DOCUMENT EXCERPT.
The Labouchere was a paddle steamer in the service of the Hudson's Bay Company, 
built in 1858 at Green's in Blackwall, London, England. Under the command of Captain J. Trivett it was mostly in service in British Columbia and the rest of the Pacific Northwest in the 1850s and 1860s, including the Stikine lisière in Russian America. In 1859, its then-captain John Swanson was elected by a "celebrated" majority of one (there was only one qualified elector) in the colonial riding of Nanaimo for the Legislative Assembly of the Colony of Vancouver Island.

By 1865-66 the Labouchere served the San Francisco to Victoria run. On its second run on that route, under the command of W.A. Mouat and carrying 100 passengers and cargo on behalf of Faulkner, Bell & Co., the Labouchere was grounded in heavy fog off Point Reyes after disembarking San Francisco  on 14 April 1866 and, after backing off the reef and staying offshore overnight, sank on the morning of the 15th. One of eight lifeboats was swamped, incurring the loss of two lives. Those in the lifeboats were picked up by Rescue ; 23 men who had stayed on board were rescued by the Italian fishing vessel Andrew  just before the Labouchere sank beneath the waves.

DATA RECORDS.
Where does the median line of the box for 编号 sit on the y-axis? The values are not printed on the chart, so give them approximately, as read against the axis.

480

* * *

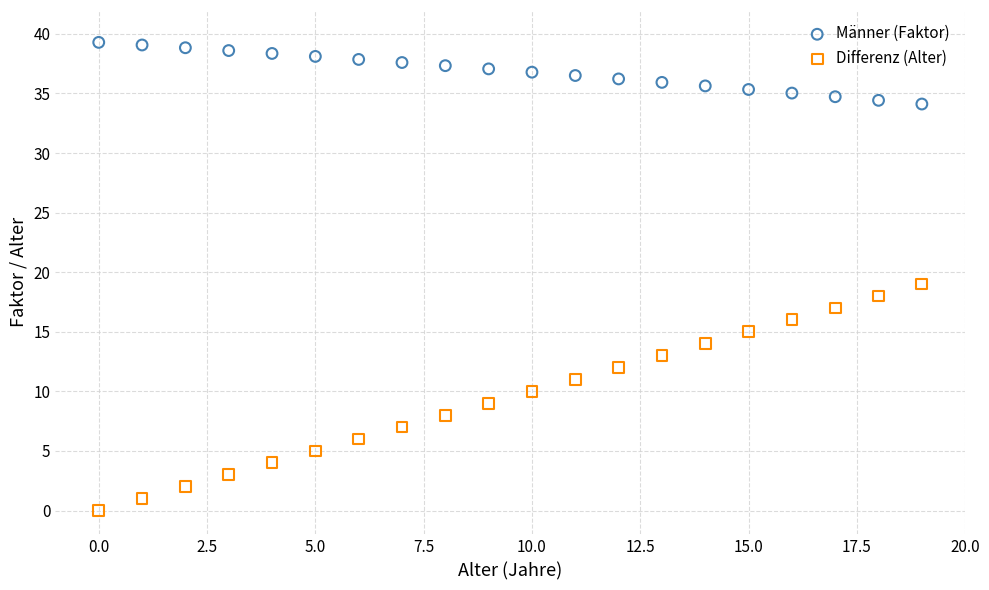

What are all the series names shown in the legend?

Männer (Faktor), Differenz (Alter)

ACTIVITY A. In the passage on the Labouchere paddle steamer, what vessel picked up the 23 men who had stayed aboard?
ACTIVITY B. Write the next part of the passage on the Labouchere paddle steamer, picking up after its last sentence.

RESPONSE BOX A. The Italian fishing vessel Andrew.

RESPONSE BOX B.
Legacy 

Labouchere Channel and Labouchere Point, on the northeast end of King Island in the Dean Channel area of the Central Coast of British Columbia, near Bella Coola, and Labouchere Passage near Drury Inlet farther south, are named after the Labouchere. The vessel was named for Henry Labouchere who was colonial secretary from 1855 to 1858. Labouchere Bay on Prince of Wales Island in Alaska was named for the sidewheeler Labouchere.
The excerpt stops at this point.